In Foster Farms, LLC v. Everest National Insurance Co., the court closely examined the meaning of “interrelated wrongful act” in the context of insurance coverage for antitrust litigation. The underlying facts featured several cases accusing Foster Farms of anticompetitive practices in the sale of its poultry products. The court grouped these cases into two categories—one for chicken and one for turkey.
The chicken suits alleged that executives in the industry would regularly meet at trade association meetings and use data benchmarking reports prepared by Agri Stats, an analytics service, “to share confidential and proprietary information to reduce competition, constrain supply, and create pretext for industry-wide production cuts.” The turkey suits’ allegations were similar, asserting that “turkey producers ‘exercise[d] a remarkable level of industry-wide restraint in keeping the growth of turkey supply in check’ and that the defendant-producers ‘acted in a concerted way to decrease turkey supply.’ . . . They also assert that the defendants engaged in coordinated production cuts in 2009, 2013, 2014, and 2015.”
Antitrust suits may be covered where they allege claims that also support business tort liability, but directors’ and officers’ (D&O) policies (the type at issue here) usually contain an exclusion for antitrust claims unless an individual officer or director is named as a defendant. Foster Farms, however, specifically sought a D&O policy that would provide antitrust coverage because of litigation trends in the food industry. Because the chicken suits were already pending at the time Foster Farms sought antitrust coverage, the policy included a specific matter exclusion that precluded any potential coverage for the chicken suits. The case turned on whether the turkey suits, which commenced after the policy inception, “alleg[ed], [were] based upon, ar[ose] out of, or [were] attributable to or in any way related directly or indirectly, in whole or in part, to an ‘Interrelated Wrongful Act.’” The policy defined “interrelated wrongful act” as “(i) any fact, circumstance, act or omission alleged in any ‘Event(s)’ and/or (ii) any ‘Wrongful Act’ which is the same as, is similar or related to, or a repetition of, any ‘Wrongful Act’ alleged in any ‘Event(s).’”
The court acknowledged that the chicken and turkey suits contained certain similarities, such as the use of the Agri Stats reports in making anticompetitive decisions “with the goal of coordinating production suppression to decrease supply.” Those similarities, however, paled in comparison with the differences. “[W]hile many of the allegations in the turkey and chicken suits seem similar at first blush, they involve different acts, actors, decisions, markets, timing, and consequences. . . . [T]hey also involve different courses of conduct, different goals, and different resulting injuries.”
The Cases at Issue Are Not “Related” under California Law
The court considered at length the application of the term “related” under the definition given by California law. After noting there were “no allegations, claims, facts, or other circumstances that suggest anything in the Chicken Antitrust Suits caused the actions and facts alleged in the Turkey Antitrust Suits,” the court examined any potential logical connections between the underlying conduct at issue in the cases.
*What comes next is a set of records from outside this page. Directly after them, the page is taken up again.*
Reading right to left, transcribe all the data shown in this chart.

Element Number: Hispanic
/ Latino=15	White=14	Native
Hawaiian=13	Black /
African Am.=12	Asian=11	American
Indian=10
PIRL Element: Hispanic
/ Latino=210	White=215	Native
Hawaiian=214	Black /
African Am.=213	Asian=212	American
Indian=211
It cited prior decisions that had determined that acts are “logically related” when they are “part of a single course of conduct or a single plan” or cause “the same injury.”
The cases that comprised the chicken and turkey suits each specifically alleged the inelasticity of both types of poultry products and that “purchasers of each product either do not or cannot switch to other products.” The court concluded this evidenced that the cases “did not cause a single injury and were not motivated by a single goal.”
The Decision Was Guided by the Analogous Eureka Case
Finally, the court turned to Eureka Federal Savings & Loan Ass’n v. American Casualty Co., which it described as the “most factually similar to the present case.” Eureka determined that acts were not related when “‘there were numerous intervening business decisions that took place after the loan policy was initiated that required the exercise of independent business judgment.’”
The court analogized the holding to the present facts, observing that
even if the use of Agri Stats to increase profitability constitutes the same general course of conduct with the same goal (it does not), . . . there are allegations of separate and unique business decisions made after the Agri Stats data was used. . . . [I]t is not the receipt of [the analytic service] reports that caused the alleged injuries but rather the decreased production—resulting from different business decisions—that was what ultimately increased prices for purchaser-plaintiffs.
This case teaches two important lessons. First, securing the right policy for the needs of a client is essential. This case would not have succeeded if not for Foster Farms’ foresight to acquire antitrust coverage despite its absence in ordinary D&O policies. Second, an insurer’s coverage assessment is routinely narrower than the law requires. Here, coverage counsel was able to highlight the key distinctions overlooked by Everest, which focused only on the superficial similarities before incorrectly concluding that denial was appropriate.